Working for the man has its limits
The nature of corporations and work in Australia is forecast to radically change as tasks are more easily outsourced.
The nature of corporations and work in Australia is forecast to radically change as tasks are more easily outsourced and a far greater proportion of the workforce freelances for multiple employers.
Stefan Hajkowicz, the CSIRO principal scientist in strategic foresight, said technology and economic disruption were breaking down the original reasons to form large firms.
“We are seeing the economics of the firm change,” he said.
“The original theories of the firm and why we saw them become large and grow were because it was more cost-efficient to get a whole lot of people to work for it and produce all the needs. That is no longer the case.”
Dr Hajkowicz said, through technology, it was viable to outsource more tasks efficiently. Companies would progressively take advantage of this to avoid carrying large full-time staff numbers in economies that were constantly being disrupted.

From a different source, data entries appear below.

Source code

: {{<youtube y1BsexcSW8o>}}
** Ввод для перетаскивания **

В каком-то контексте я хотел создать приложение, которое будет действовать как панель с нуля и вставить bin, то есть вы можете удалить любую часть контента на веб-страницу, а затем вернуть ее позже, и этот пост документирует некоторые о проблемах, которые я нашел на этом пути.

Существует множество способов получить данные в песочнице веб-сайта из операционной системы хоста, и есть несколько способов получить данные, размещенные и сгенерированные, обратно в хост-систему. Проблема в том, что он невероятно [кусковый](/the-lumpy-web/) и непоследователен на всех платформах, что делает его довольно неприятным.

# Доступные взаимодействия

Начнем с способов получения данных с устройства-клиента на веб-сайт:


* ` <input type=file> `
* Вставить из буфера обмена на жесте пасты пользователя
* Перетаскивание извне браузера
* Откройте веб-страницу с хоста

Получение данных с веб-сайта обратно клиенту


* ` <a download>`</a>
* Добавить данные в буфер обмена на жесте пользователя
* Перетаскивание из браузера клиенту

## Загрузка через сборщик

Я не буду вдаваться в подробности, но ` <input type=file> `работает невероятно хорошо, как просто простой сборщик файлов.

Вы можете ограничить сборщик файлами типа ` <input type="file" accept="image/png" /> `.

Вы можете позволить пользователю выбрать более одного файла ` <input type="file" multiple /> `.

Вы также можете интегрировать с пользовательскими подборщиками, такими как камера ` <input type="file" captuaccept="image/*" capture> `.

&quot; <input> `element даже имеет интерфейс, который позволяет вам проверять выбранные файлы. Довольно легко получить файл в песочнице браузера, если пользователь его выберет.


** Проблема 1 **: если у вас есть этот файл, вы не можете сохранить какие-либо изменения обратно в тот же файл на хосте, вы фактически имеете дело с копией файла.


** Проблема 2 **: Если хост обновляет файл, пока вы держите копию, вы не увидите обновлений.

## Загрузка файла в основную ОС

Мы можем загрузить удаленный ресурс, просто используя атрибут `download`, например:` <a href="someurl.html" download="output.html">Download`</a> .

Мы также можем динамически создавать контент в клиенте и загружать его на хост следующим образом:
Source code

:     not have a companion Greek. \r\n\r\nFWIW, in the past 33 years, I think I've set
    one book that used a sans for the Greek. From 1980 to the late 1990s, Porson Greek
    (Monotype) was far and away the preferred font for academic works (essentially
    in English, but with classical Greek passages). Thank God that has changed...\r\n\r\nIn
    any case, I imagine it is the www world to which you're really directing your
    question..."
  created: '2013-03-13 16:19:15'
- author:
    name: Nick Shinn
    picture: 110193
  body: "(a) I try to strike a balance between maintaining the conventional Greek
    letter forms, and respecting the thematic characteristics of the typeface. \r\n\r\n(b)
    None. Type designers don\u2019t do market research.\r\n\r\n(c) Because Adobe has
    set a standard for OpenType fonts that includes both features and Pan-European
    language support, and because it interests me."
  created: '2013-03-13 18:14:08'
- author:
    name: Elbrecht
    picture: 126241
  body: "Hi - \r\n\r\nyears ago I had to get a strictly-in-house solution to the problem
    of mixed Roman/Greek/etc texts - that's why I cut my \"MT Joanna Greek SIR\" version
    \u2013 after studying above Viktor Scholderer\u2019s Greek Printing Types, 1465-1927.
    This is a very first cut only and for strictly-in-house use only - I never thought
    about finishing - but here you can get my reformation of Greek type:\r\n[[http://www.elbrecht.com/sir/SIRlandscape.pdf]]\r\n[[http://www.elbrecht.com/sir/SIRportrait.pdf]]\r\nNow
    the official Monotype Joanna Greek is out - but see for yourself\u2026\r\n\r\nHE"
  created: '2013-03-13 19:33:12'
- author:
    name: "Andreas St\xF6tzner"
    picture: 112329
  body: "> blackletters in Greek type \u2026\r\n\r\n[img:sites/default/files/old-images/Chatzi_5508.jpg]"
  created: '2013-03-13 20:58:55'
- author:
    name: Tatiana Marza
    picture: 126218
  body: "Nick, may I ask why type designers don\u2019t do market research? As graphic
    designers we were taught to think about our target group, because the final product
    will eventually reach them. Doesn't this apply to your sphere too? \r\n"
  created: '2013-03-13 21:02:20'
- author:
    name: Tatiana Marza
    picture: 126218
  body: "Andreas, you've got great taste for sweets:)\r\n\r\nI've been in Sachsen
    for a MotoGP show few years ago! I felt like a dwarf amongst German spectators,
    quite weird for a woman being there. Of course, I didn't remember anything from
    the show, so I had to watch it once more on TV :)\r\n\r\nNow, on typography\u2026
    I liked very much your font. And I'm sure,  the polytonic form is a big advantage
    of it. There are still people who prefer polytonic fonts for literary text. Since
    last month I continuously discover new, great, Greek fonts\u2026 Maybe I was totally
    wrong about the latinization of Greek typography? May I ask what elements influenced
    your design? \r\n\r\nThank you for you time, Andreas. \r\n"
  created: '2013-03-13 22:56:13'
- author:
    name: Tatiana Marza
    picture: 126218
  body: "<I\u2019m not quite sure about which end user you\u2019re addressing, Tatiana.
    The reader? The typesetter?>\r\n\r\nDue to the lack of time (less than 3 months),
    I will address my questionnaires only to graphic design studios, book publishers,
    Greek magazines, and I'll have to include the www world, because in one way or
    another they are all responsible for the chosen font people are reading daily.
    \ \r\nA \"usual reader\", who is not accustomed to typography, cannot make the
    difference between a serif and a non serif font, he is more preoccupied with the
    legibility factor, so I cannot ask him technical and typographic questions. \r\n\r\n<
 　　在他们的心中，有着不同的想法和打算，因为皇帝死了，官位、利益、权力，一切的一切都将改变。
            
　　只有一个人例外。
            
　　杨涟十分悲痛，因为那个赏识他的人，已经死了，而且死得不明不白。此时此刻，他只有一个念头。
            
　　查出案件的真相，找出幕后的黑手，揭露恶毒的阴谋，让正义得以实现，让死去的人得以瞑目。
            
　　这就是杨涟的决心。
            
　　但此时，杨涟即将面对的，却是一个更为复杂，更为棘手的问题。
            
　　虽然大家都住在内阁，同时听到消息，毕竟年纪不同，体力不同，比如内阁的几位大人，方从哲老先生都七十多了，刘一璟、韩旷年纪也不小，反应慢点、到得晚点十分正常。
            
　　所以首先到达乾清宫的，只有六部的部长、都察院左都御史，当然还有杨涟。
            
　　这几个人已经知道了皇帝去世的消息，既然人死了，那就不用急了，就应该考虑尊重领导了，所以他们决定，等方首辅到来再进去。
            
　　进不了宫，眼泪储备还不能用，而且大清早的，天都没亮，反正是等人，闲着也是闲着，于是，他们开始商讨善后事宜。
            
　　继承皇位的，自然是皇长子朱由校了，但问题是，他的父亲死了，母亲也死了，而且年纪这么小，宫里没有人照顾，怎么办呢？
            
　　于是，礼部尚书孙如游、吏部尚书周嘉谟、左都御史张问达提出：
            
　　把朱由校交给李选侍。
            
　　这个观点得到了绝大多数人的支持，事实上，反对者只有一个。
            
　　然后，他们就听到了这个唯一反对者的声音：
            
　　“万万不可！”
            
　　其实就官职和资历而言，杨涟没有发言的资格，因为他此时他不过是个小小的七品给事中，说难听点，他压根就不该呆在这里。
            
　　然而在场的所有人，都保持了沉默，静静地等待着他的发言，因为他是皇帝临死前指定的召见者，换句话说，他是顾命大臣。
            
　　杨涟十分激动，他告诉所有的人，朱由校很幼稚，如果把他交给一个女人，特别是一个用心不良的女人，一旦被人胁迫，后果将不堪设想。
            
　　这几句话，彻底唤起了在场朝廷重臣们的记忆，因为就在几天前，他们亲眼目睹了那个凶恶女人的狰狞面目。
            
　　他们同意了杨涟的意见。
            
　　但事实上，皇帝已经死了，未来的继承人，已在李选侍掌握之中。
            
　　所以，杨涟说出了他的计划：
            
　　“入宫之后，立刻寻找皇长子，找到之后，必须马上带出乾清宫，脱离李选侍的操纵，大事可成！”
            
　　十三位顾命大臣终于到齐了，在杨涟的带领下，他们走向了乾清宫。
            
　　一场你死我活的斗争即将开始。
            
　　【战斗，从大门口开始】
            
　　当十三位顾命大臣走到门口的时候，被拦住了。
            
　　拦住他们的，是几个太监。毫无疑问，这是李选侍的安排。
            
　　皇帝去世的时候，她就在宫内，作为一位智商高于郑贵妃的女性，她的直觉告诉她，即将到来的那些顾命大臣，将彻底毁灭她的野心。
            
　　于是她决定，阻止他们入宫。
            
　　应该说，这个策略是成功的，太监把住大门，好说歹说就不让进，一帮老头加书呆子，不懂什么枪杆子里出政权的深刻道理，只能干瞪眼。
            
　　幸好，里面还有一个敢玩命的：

He said the world was entering the “era of the entrepreneur” in which many more people “made their own job” through freelancing rather than working for a single company.
Dr Hajkowicz, the author of the recently released book Global Megatrends, is one of the speakers at next week’s Asia Pacific Cities Summit in Brisbane, which has attracted about 1000 business and government delegates, with speeches from Sebastian Coe, Randi Zuckerberg and Chinese digital giant SY Lau.
Dr Hajkowicz said automation and artificial intelligence would also radically change the nature of work and workplaces over the next 20 years.
“Typically changes in technology initially mean fewer people worker longer hours and earning more,” he said. “In the long term it means all of us get into better jobs with better pay.
“The jobs we do today are so much better than the jobs we got to do 100 years ago and technology is the main reason for that. This next shift in technology will do something similar.”
Dr Hajkowicz said cities were on the verge of becoming super-intelligent with billions of devices and pieces of infrastructure feeding each other data in real time and allowing immediate changes to traffic flows, pedestrian movements, water releases and lighting levels.
Despite these advances in technology, humans would continue to value social interaction and cities would need to put even more emphasis on urban spaces, community areas, greenery and livability.